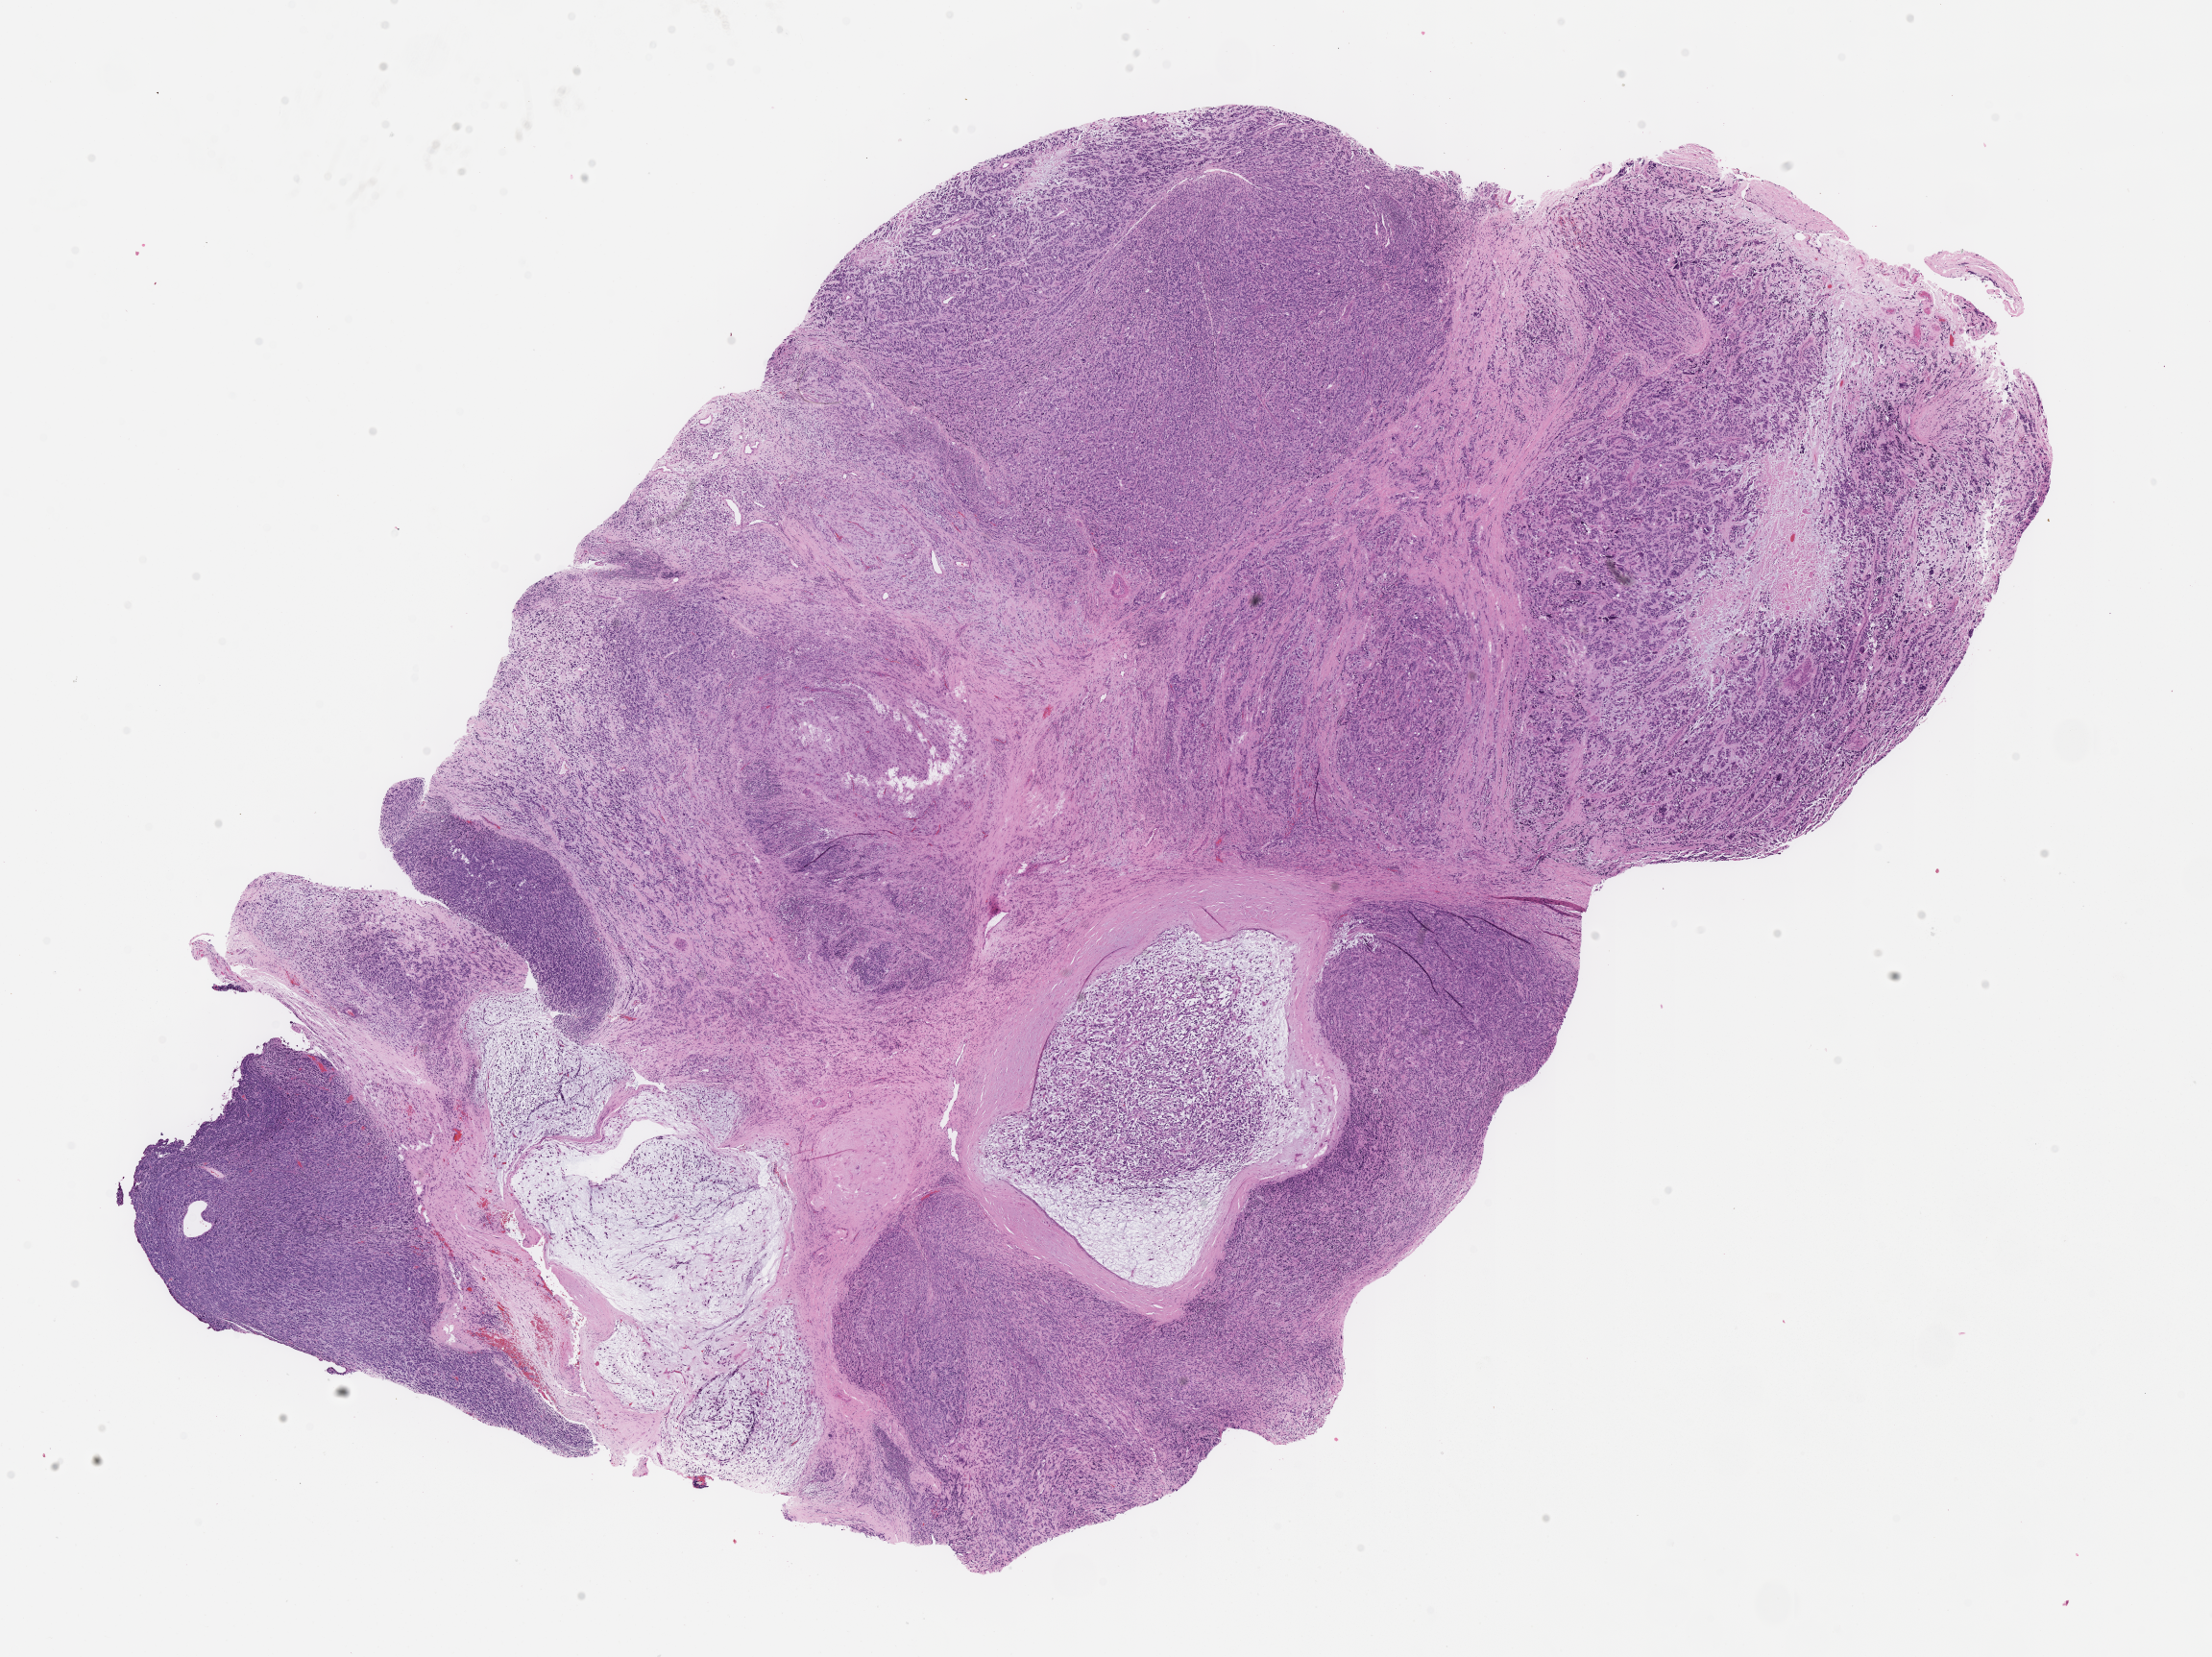
Digitized haematoxylin and eosin-stained section of tumor tissue, a low-resolution overview of the entire scanned area, about 18.6 x 13.9 mm. Formalin-fixed paraffin-embedded section. Sample anatomic site: groin mass, left. Female patient, age at diagnosis 2.6 years.
• primary site (case record): thigh
• stage (as recorded): 3
• diagnosis: rhabdomyosarcoma; histological classification: embryonal rhabdomyosarcoma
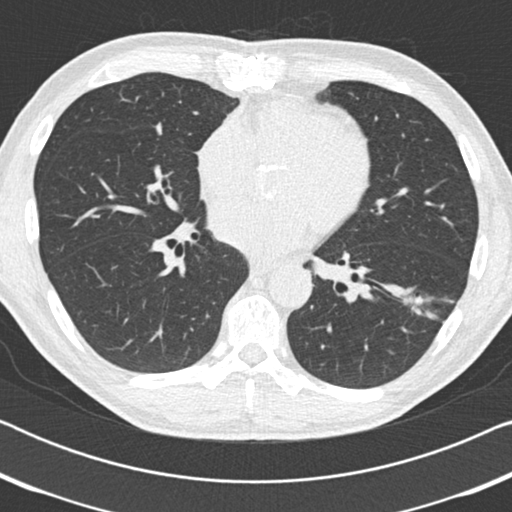
Low-dose screening chest CT, one axial slice. Position 83 of 186 along the scan axis. Reconstruction kernel B30f. 120 kVp. Lung window (W 1500 / L -600 HU). 2 mm slice thickness. 512 × 512 image matrix, field of view 330 × 330 mm.
Outlined on this slice (manually delineated by an expert):
- lesion 1 (tumor, lower lobe of left lung): bounding box [x1, y1, x2, y2] px = [404, 296, 428, 314]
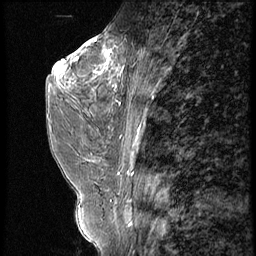
Breast MRI (dynamic contrast-enhanced), one sagittal slice. Position 29 of 56 along the scan axis. 4 images stored at this slice position (order not interpretable as contrast timing). 1.5 T. TE 4.2 ms, TR 9 ms. 2.5 mm slice thickness. 256 × 256 image matrix, field of view 180 × 180 mm. Female patient, age 44 years. Case-level facts recorded for this patient, not image findings: setting: breast cancer imaged before/during neoadjuvant chemotherapy; receptor status: triple-negative.
Outlined on this slice (semi-automatically segmented with operator editing):
- analysis volume of interest (the breast-tissue region the enhancement analysis was run in; not a lesion): box from (x=87, y=28) to (x=132, y=99) px
- tumour enhancement mask (voxels above the 140 % enhancement threshold inside the analysis volume of interest): (x=94, y=48)–(x=123, y=75)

*Work required:*
Return, with nothing added or dropped, the line containing "- analysis volume" and every line after it to the end of the listing above.

*Finished task:*
- analysis volume of interest (the breast-tissue region the enhancement analysis was run in; not a lesion): box from (x=87, y=28) to (x=132, y=99) px
- tumour enhancement mask (voxels above the 140 % enhancement threshold inside the analysis volume of interest): (x=94, y=48)–(x=123, y=75)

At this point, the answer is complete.